Risulta veramente incredibile, al limite, comunque dell’assurdo, che il quotidiano “Il Tempo”, sul quale tanta considerazione era riposta dai lettori romani di destra, abbia ospitato un “intervento” , intitolato “Roma bloccata serve un reset”, dovuto ad un parlamentare del PD, il cinquantacinquenne palermitano Michele Anzaldi, fornito di diploma di liceo classico, giornalista professionista ed eletto nel 2013 nella circoscrizione dell’Emilia Romagna. A lato del “pistolotto” appare l’ennesima puntata sullo scandalo capitolino: “Scoppia l’Affittopoli di Mafia Capitale. Il business della case. Così Buzzi e company riuscivano ad ottenere edifici comunali. Trattative con i direnti del Campidoglio per aver sconti fino all’80%. A centro della I pagina una foto del “Sindaco” Marino impegnato nel Roma Pride, tradizionale kermesse dell’orgoglio omosessuale.

In V pagina appare la notizia, ormai scontata, dell’accantonamento dello stesso medico e della nomina dell’onnipresente (anche onnipotente?) prefetto Gabrielli a commissario per l’Anno Santo. E intanto abbiamo letto lo scritto di Anzaldi, che prescrive che Roma sia “resettata come un pc o uno smartphone”. Logicamente le responsabilità ufficiali sono della destra in Campidoglio mentre tutto il resto, tutto il gravosissimo e vergognosissimo seguito, è causato dalla crisi economica. Dopo aver proclamato che “Roma ha bisogno di un nuovo inizio, ha bisogno di essere sbloccata” con un impegno corale da destra a sinistra “per far tornare la Capitale al servizio dei suoi cittadini”. Dopo e solo dopo questo ciclopico compito assolto, i romani decideranno il loro futuro. Ma la resettazione urgente ed immediata è l’azzeramento dell’ Amministrazione comunale. Tutti sanno che in caso di chiamata alle urne Marino (ed anche il suo temporaneo sponsor) sarebbero spazzati via con lesione pesantissima della credibilità. Il parlamentare chiude, recitando una pagina del Vangelo secondo Matteo (Renzi) secondo cui, con un acutezza senza pari, “serve una pulizia profonda”.

Merita poi attenzione, anche se le ombre di una immeritata ed ingiustificata sopravvalutazione degli inesistenti meriti di Renzi prevalgono sulle luci, un editoriale serio di Alessandro Campi su “Il Messaggero”, dal titolo “Conflitto fra poteri.

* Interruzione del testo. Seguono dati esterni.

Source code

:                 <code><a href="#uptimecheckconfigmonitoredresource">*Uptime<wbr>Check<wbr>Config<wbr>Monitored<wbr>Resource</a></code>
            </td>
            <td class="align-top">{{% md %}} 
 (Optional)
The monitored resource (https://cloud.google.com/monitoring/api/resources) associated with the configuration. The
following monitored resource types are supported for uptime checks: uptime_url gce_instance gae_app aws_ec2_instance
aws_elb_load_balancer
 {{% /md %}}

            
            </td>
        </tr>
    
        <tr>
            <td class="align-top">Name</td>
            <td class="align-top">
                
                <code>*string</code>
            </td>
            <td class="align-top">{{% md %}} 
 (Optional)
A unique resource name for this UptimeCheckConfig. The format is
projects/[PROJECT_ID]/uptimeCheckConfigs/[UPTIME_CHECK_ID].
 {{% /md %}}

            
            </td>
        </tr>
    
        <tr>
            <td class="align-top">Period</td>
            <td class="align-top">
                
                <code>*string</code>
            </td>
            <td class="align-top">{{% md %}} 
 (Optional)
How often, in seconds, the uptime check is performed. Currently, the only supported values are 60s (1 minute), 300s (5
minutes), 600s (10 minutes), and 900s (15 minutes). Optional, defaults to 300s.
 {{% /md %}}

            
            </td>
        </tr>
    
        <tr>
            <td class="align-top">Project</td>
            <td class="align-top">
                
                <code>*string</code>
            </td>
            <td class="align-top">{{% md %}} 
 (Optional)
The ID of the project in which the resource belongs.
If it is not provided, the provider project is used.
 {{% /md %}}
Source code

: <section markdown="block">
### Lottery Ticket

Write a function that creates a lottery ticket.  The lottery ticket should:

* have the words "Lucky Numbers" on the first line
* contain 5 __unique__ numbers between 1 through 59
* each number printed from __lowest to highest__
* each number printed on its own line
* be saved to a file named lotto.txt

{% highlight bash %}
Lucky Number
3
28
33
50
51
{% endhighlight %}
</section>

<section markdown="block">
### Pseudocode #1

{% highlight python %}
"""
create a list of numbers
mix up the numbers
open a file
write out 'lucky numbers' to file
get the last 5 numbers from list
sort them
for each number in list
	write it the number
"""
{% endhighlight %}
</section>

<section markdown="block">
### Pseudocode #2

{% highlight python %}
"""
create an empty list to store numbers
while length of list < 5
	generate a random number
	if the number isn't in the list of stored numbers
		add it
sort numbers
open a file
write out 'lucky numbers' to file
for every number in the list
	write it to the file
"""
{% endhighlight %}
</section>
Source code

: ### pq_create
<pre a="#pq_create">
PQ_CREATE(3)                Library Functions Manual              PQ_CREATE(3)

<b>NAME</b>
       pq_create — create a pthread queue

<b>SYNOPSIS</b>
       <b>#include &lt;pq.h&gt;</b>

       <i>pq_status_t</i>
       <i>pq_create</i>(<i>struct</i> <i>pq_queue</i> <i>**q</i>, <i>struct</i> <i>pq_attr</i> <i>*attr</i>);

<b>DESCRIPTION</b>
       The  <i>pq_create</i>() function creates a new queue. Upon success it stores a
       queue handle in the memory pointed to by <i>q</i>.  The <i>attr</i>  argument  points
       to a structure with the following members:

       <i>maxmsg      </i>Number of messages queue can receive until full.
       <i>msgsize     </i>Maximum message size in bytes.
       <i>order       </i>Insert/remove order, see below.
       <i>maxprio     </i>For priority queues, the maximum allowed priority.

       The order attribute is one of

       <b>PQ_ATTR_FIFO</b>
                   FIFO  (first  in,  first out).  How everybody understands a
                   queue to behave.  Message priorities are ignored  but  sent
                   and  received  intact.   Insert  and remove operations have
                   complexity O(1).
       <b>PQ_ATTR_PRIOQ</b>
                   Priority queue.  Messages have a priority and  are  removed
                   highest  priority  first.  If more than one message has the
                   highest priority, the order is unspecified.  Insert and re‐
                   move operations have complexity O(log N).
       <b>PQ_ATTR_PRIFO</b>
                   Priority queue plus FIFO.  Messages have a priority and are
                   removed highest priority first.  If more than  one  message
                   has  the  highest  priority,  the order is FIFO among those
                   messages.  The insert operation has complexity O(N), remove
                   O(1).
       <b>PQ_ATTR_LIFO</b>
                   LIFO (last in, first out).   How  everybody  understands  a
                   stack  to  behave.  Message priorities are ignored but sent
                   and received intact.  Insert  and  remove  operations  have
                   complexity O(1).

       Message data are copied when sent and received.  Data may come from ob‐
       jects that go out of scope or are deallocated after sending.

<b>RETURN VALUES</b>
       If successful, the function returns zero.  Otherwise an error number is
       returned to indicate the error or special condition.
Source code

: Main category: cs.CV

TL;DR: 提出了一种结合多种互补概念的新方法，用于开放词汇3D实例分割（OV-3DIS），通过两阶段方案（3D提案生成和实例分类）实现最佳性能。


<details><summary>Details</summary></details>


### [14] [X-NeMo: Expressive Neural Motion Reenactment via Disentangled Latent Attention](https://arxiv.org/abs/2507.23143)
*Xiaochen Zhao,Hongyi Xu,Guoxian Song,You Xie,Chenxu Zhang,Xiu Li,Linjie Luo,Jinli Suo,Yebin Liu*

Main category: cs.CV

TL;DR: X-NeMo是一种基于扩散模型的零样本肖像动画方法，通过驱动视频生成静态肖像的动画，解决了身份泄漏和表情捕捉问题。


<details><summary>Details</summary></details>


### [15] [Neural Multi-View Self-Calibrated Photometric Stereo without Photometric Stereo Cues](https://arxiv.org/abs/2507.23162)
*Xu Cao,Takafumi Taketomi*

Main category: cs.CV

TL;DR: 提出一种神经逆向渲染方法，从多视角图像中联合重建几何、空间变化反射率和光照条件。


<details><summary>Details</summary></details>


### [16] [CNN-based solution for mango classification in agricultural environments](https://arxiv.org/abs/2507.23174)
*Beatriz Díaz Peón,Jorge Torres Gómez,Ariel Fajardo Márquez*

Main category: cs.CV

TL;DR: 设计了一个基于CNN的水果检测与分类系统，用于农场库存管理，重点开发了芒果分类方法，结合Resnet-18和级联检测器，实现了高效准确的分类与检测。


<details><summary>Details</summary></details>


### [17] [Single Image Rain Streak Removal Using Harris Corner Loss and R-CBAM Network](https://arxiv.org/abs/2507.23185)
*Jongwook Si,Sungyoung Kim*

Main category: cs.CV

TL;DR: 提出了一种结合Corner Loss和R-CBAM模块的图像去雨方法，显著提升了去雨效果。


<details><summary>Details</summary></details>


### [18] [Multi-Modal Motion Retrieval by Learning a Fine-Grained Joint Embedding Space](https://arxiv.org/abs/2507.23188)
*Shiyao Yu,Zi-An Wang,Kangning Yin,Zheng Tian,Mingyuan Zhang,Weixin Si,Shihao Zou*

La politica sotto assedio e il “fattore giustizia””. E’ difficile respingere il discorso fatto da Campi sull’affarismo e sul livello scadente del personale impegnato in politica, legato al Pd, a FI e all’Ncd e sull’”azione professionale dei magistrati, che fanno semplicemente il loro dovere a difesa della collettività” .

Campi pone all’attenzione una questione, ormai drammatica, in cui Renzi, per non parlare della povera Mogherini, hanno fatto e continuano a fare verso l’Europa, che ci maltratta e calpesta, una figura, più che meschina, addirittura avvilente. Si tratta dell’”immigrazione incontrollata dal Sud del mondo. Un problema reale, sino ad oggi malamente sottovalutato dalla sinistra nelle sue implicazioni sociali e simboliche, divenuto il maggior alimento [a ragione] delle opposizioni, sul quale – in mancanza di soluzioni originali, drastiche ed efficaci da parte dell’esecutivo in carica – si finiranno per decidere i futuri appuntamenti elettorali”.

Non dubiti Campi che sull’argomento arriverà presto, per bocca di Renzi ed elaborata nell’”officina”, una “sentenza” “originale, drastica ed efficace” degna dell’aspirante fondatore della Terza Repubblica.